Hannah Arendt indica que tal situação acarretou uma disposição nova do conjunto das atividades do homem. O labor, atividade pela qual a vida é sustentada, foi considerado tradicionalmente a menos nobre das atividades. No labor está-se entretido apenas com a dimensão biológica do humano e é por este motivo que seu agente é chamado de animal laborans. O labor é a mais privada das atividades, tendo sido até mesmo costume torná-lo como algo que se passa dentro do domínio doméstico. Na medida em que se atém ao propósito de sustentar a vida, elaborando coisas que devem ser logo consumidas, o labor não colabora na construção do mundo ou na sua permanência. O que ocorre no contexto moderno é que os critérios do labor impuseram-se a todas as atividades.
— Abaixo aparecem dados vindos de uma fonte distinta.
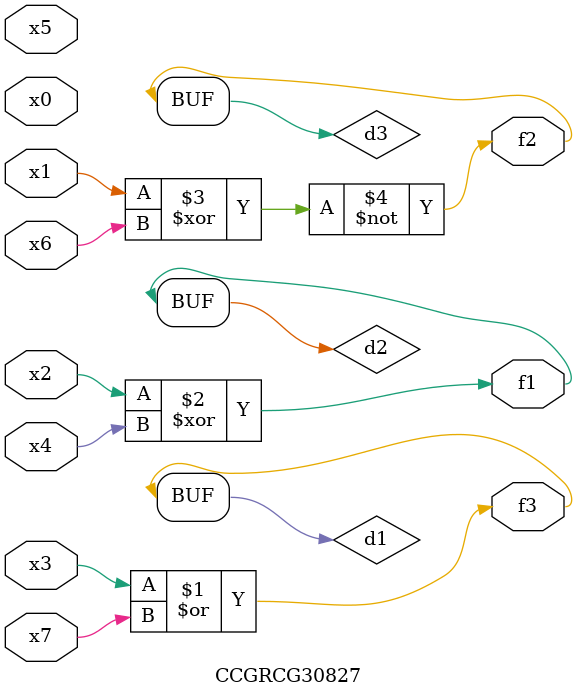
<source format=v>
module CCGRCG30827(
	input x0, x1, x2, x3, x4, x5, x6, x7,
	output f1, f2, f3
);

	wire d1, d2, d3;

	or (d1, x3, x7);
	xor (d2, x2, x4);
	xnor (d3, x1, x6);
	assign f1 = d2;
	assign f2 = d3;
	assign f3 = d1;
endmodule

</source>
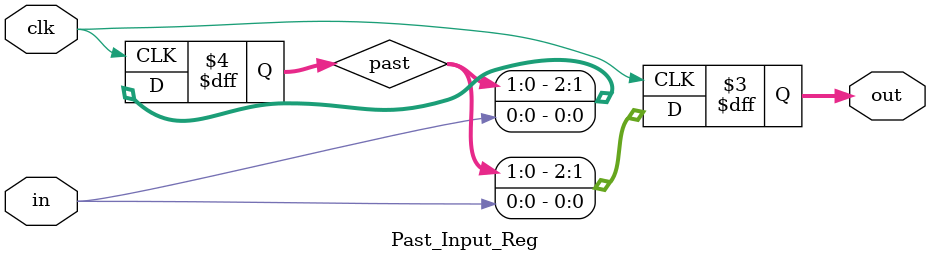
<source format=v>
`timescale 1ns / 1ps
module Past_Input_Reg(
    input clk,
    input in,
    output reg [2:0] out
    );
    reg [2:0] past = 3'b000;

    always @ (posedge clk)
    begin
        past = {past[1:0], in};
        out = past;
    end
endmodule

</source>
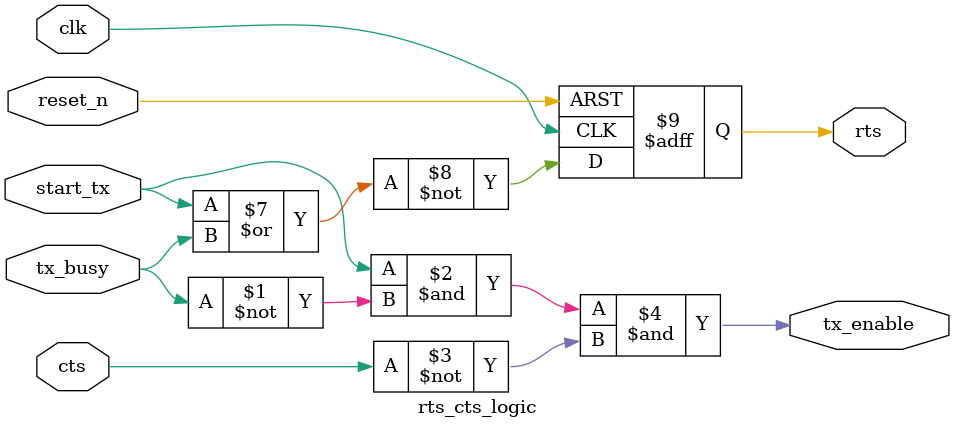
<source format=sv>
module rts_cts_logic (
    input  wire clk,        // xung APB hoặc hệ thống
    input  wire reset_n,    // reset bất đồng bộ, active LOW
    input  wire start_tx,   // pulse từ Register_Block: yêu cầu truyền
    input  wire tx_busy,    // từ UART_Transmitter: đang truyền
    input  wire cts,        // Clear-To-Send từ ngoại vi (active LOW)
    output reg  rts,        // Request-To-Send ra ngoại vi (active LOW)
    output wire tx_enable   // cấp cho UART_Transmitter
);

    // tx_enable = 1 khi:
    //  - có lệnh start_tx
    //  - UART chưa bận (tx_busy=0)
    //  - ngoại vi cho phép (cts=0 vì active LOW)
    assign tx_enable = start_tx & ~tx_busy & ~cts;

    always @(posedge clk or negedge reset_n) begin
        if (!reset_n) begin
            // reset ⇒ de-assert RTS (1)
            rts <= 1'b1;
        end else begin
            // assert RTS (0) khi mới có start_tx hoặc còn tx_busy;
            // de-assert (1) khi không còn yêu cầu gửi nữa (start_tx=0) và UART không bận (tx_busy=0)
            rts <= ~(start_tx | tx_busy);
        end
    end

endmodule

</source>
Isto se deu de forma mais evidente na ascensão da figura do social. A sociedade é uma forma de organização humana tipicamente moderna, em que os vínculos estabelecidos têm por base a posição no processo do labor. São as sociedades de trabalhadores, os quais já não se dão conta do valor do produto que elaboram, mas encontram-se empenhados no processo produtivo apenas para sobreviver. É clara a dimensão de alienação do mundo contida neste quadro. Desaparece a possibilidade de referir-se à existência de coisas reconhecidas objetivamente e de dispor-se de critérios que permaneçam.
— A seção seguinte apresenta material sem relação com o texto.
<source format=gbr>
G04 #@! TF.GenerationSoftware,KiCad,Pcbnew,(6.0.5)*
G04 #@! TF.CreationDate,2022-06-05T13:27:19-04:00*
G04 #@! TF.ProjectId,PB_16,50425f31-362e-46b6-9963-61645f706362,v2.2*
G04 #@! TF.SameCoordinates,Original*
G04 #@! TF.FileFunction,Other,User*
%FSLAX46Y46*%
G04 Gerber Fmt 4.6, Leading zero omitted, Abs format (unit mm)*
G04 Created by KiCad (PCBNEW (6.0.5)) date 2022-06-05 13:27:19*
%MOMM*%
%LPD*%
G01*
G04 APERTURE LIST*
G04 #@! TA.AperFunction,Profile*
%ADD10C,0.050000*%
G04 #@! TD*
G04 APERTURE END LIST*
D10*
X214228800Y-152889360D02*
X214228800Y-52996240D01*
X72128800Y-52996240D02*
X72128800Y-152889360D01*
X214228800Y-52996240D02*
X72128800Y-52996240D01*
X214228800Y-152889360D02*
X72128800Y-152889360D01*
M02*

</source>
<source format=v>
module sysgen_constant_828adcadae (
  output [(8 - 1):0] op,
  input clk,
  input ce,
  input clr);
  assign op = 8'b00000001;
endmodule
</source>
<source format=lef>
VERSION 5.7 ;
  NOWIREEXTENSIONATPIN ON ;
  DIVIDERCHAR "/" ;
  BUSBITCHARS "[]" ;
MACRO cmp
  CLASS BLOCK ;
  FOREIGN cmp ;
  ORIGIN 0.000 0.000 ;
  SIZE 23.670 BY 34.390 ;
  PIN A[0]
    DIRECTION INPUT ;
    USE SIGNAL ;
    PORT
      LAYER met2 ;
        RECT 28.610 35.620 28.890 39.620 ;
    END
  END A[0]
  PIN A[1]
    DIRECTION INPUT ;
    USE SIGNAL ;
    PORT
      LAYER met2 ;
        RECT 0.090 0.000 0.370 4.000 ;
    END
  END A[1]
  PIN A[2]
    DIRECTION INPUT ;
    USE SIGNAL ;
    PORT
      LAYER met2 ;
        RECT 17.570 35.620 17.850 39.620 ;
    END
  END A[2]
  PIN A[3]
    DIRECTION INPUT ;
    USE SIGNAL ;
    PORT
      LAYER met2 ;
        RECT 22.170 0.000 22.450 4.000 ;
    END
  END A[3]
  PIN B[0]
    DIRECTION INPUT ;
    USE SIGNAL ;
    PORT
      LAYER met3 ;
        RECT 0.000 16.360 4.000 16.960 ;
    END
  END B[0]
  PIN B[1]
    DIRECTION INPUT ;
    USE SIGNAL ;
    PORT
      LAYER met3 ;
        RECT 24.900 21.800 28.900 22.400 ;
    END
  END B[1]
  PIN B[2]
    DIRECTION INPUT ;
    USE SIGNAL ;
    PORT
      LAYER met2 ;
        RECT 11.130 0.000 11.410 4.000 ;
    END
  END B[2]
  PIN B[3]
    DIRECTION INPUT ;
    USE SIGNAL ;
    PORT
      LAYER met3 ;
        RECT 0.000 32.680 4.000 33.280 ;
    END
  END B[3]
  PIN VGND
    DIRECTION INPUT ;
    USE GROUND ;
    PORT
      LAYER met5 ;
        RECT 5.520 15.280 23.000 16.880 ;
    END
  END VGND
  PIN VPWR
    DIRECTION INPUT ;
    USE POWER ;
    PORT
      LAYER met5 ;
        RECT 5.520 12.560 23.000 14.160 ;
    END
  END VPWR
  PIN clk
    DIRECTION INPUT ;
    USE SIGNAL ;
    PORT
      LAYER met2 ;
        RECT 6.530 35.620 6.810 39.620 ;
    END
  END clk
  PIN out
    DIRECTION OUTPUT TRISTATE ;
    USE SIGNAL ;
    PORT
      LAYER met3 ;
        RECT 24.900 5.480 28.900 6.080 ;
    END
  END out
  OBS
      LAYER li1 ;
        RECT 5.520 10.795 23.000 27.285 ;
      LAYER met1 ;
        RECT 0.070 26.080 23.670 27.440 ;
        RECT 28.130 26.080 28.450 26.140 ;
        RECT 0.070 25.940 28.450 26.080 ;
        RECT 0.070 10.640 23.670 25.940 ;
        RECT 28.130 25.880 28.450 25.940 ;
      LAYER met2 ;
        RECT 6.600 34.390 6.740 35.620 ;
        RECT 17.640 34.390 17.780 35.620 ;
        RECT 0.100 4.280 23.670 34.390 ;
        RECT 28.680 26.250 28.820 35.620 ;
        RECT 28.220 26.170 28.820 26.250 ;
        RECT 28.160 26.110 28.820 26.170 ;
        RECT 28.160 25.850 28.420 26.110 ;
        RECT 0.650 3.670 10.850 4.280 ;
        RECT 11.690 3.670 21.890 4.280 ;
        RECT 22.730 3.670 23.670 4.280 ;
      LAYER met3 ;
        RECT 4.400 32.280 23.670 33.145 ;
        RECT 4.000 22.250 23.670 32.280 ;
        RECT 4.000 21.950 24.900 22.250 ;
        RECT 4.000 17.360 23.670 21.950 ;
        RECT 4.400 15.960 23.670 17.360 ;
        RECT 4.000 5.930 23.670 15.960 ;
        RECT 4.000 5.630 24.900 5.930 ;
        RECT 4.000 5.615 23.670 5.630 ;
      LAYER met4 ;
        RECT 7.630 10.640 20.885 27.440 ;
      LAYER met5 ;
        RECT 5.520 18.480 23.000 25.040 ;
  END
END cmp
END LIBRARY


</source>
O tema da alienação do mundo foi considerado em "A Condição Humana" também com relação ao evento da invenção do telescópio. A referência à descoberta do telescópio ganha relevo ao mencionar-se o seu uso por Galileu. Com efeito, foram as observações feitas no novo instrumento que trouxeram a confirmação da teoria heliocêntrica. O fundamental, no caso, é que o telescópio trouxe um desmentido à percepção dos sentidos e que isto determinou uma alteração radical no modo como se concebia a realidade.
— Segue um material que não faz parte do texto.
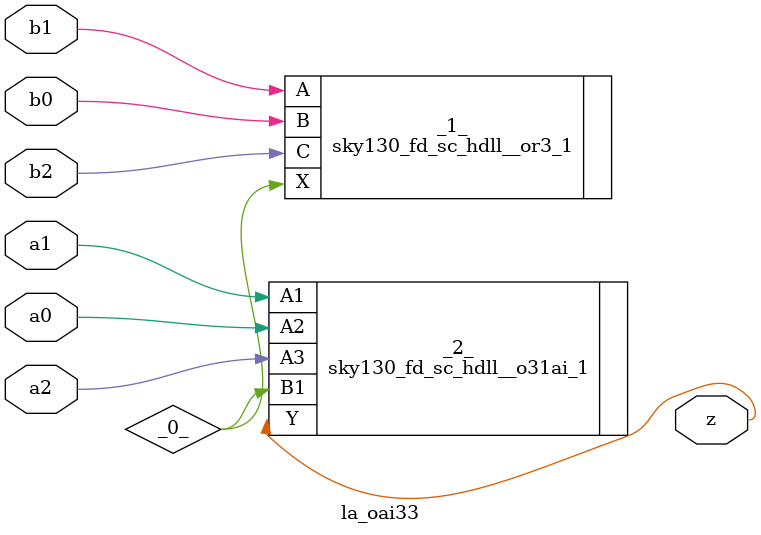
<source format=v>

/* Generated by Yosys 0.38+92 (git sha1 84116c9a3, x86_64-conda-linux-gnu-cc 11.2.0 -fvisibility-inlines-hidden -fmessage-length=0 -march=nocona -mtune=haswell -ftree-vectorize -fPIC -fstack-protector-strong -fno-plt -O2 -ffunction-sections -fdebug-prefix-map=/root/conda-eda/conda-eda/workdir/conda-env/conda-bld/yosys_1708682838165/work=/usr/local/src/conda/yosys-0.38_93_g84116c9a3 -fdebug-prefix-map=/user/projekt_pia/miniconda3/envs/sc=/usr/local/src/conda-prefix -fPIC -Os -fno-merge-constants) */

module la_oai33(a0, a1, a2, b0, b1, b2, z);
  wire _0_;
  input a0;
  wire a0;
  input a1;
  wire a1;
  input a2;
  wire a2;
  input b0;
  wire b0;
  input b1;
  wire b1;
  input b2;
  wire b2;
  output z;
  wire z;
  sky130_fd_sc_hdll__or3_1 _1_ (
    .A(b1),
    .B(b0),
    .C(b2),
    .X(_0_)
  );
  sky130_fd_sc_hdll__o31ai_1 _2_ (
    .A1(a1),
    .A2(a0),
    .A3(a2),
    .B1(_0_),
    .Y(z)
  );
endmodule

</source>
A idéia da verdade foi entendida, desde os antigos, com base na confiança depositada nos sentidos. Sempre se aceitou que estes tinham uma natural capacidade de receptividade das coisas. A pura apreensão da verdade era tida ainda como uma forma do olhar. O que ocorreu modernamente é que um instrumento veio demonstrar que não se devia confiar no testemunho dos sentidos para apreender-se a realidade, pois, como disse Descartes, "é de prudência nunca se fiar inteiramente em quem já nos enganou uma vez.
A afirmação de Descartes indica, para Hannah Arendt, que um novo ponto de partida estava sendo definido para o pensamento da modernidade. Ao contrário da confiança nos sentidos, impunha-se como experiência primeira e mais significativa duvidar de tudo. Descartes também propôs o roteiro especificamente moderno de superação desta experiência inicial, que consistiu no apelo à introspecção. Já que não há nenhum dado em que possa confiar, a consciência deve voltar-se para si e investigar seu próprio conteúdo, pois, então, ao menos uma certeza pode ser alcançada -a de que, ao duvidar, eu penso e, ao pensar, existo ao menos como coisa pensante. A importância atribuída por Descartes à introspecção determinou os rumos do pensamento moderno. O recurso a ela havia sido concebido como meio de superação das incertezas provocadas pela desconfiança nos sentidos. No entanto, a partir dela não mais se teve a garantia de que, ao referir-se às coisas objetivas, não se estivesse apenas referindo a uma projeção da consciência.
A mentalidade moderna, em suas primeiras manifestações, comportou o desprestígio da contemplação e a valorização da capacidade humana da fabricação como fonte do conhecimento. Uma vez que não se pode conhecer o que é dado aos sentidos, ou alcançar a realidade de alguma coisa que seja independente do ponto de vista do sujeito, pode-se esperar conhecer aquilo que é fabricado pelo homem.